Your goal:
Your task is to transcribe the entries exactly.

Items listed in a dataset
================

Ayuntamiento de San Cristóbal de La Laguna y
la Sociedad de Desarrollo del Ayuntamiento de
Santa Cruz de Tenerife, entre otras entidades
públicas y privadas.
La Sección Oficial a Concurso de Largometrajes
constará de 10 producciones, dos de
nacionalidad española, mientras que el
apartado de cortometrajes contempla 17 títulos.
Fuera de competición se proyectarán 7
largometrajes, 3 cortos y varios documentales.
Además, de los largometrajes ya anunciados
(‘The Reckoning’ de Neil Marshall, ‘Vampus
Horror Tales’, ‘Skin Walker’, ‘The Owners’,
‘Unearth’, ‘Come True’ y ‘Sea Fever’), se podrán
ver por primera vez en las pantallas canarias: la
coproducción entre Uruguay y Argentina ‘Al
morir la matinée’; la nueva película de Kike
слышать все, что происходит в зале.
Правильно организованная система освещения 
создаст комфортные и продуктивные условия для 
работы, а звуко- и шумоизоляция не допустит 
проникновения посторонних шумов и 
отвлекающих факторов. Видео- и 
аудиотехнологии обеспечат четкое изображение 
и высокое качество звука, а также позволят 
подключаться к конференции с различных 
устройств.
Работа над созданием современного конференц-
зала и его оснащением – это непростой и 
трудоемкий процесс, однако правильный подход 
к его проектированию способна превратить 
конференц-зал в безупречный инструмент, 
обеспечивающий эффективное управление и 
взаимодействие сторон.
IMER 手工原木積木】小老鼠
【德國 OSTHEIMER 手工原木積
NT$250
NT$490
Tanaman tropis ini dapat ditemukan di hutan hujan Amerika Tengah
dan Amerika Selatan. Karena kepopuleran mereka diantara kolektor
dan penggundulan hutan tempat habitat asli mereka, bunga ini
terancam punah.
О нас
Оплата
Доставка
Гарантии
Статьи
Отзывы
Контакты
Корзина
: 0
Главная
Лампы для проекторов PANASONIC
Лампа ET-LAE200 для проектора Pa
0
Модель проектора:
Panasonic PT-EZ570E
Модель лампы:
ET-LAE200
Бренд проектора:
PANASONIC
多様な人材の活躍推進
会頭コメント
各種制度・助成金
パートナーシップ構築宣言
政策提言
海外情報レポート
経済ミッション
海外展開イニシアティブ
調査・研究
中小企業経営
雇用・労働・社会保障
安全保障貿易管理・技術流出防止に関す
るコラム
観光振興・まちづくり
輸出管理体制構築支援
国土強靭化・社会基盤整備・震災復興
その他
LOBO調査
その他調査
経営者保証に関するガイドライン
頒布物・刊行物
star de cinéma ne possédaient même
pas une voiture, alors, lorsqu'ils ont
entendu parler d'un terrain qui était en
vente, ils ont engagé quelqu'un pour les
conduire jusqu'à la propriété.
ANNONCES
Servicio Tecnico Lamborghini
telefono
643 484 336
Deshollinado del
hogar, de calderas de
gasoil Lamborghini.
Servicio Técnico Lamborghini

================

Your response:
Ayuntamiento de San Cristóbal de La Laguna y
la Sociedad de Desarrollo del Ayuntamiento de
Santa Cruz de Tenerife, entre otras entidades
públicas y privadas.
La Sección Oficial a Concurso de Largometrajes
constará de 10 producciones, dos de
nacionalidad española, mientras que el
apartado de cortometrajes contempla 17 títulos.
Fuera de competición se proyectarán 7
largometrajes, 3 cortos y varios documentales.
Además, de los largometrajes ya anunciados
(‘The Reckoning’ de Neil Marshall, ‘Vampus
Horror Tales’, ‘Skin Walker’, ‘The Owners’,
‘Unearth’, ‘Come True’ y ‘Sea Fever’), se podrán
ver por primera vez en las pantallas canarias: la
coproducción entre Uruguay y Argentina ‘Al
morir la matinée’; la nueva película de Kike
слышать все, что происходит в зале.
Правильно организованная система освещения 
создаст комфортные и продуктивные условия для 
работы, а звуко- и шумоизоляция не допустит 
проникновения посторонних шумов и 
отвлекающих факторов. Видео- и 
аудиотехнологии обеспечат четкое изображение 
и высокое качество звука, а также позволят 
подключаться к конференции с различных 
устройств.
Работа над созданием современного конференц-
зала и его оснащением – это непростой и 
трудоемкий процесс, однако правильный подход 
к его проектированию способна превратить 
конференц-зал в безупречный инструмент, 
обеспечивающий эффективное управление и 
взаимодействие сторон.
IMER 手工原木積木】小老鼠
【德國 OSTHEIMER 手工原木積
NT$250
NT$490
Tanaman tropis ini dapat ditemukan di hutan hujan Amerika Tengah
dan Amerika Selatan. Karena kepopuleran mereka diantara kolektor
dan penggundulan hutan tempat habitat asli mereka, bunga ini
terancam punah.
О нас
Оплата
Доставка
Гарантии
Статьи
Отзывы
Контакты
Корзина
: 0
Главная
Лампы для проекторов PANASONIC
Лампа ET-LAE200 для проектора Pa
0
Модель проектора:
Panasonic PT-EZ570E
Модель лампы:
ET-LAE200
Бренд проектора:
PANASONIC
多様な人材の活躍推進
会頭コメント
各種制度・助成金
パートナーシップ構築宣言
政策提言
海外情報レポート
経済ミッション
海外展開イニシアティブ
調査・研究
中小企業経営
雇用・労働・社会保障
安全保障貿易管理・技術流出防止に関す
るコラム
観光振興・まちづくり
輸出管理体制構築支援
国土強靭化・社会基盤整備・震災復興
その他
LOBO調査
その他調査
経営者保証に関するガイドライン
頒布物・刊行物
star de cinéma ne possédaient même
pas une voiture, alors, lorsqu'ils ont
entendu parler d'un terrain qui était en
vente, ils ont engagé quelqu'un pour les
conduire jusqu'à la propriété.
ANNONCES
Servicio Tecnico Lamborghini
telefono
643 484 336
Deshollinado del
hogar, de calderas de
gasoil Lamborghini.
Servicio Técnico Lamborghini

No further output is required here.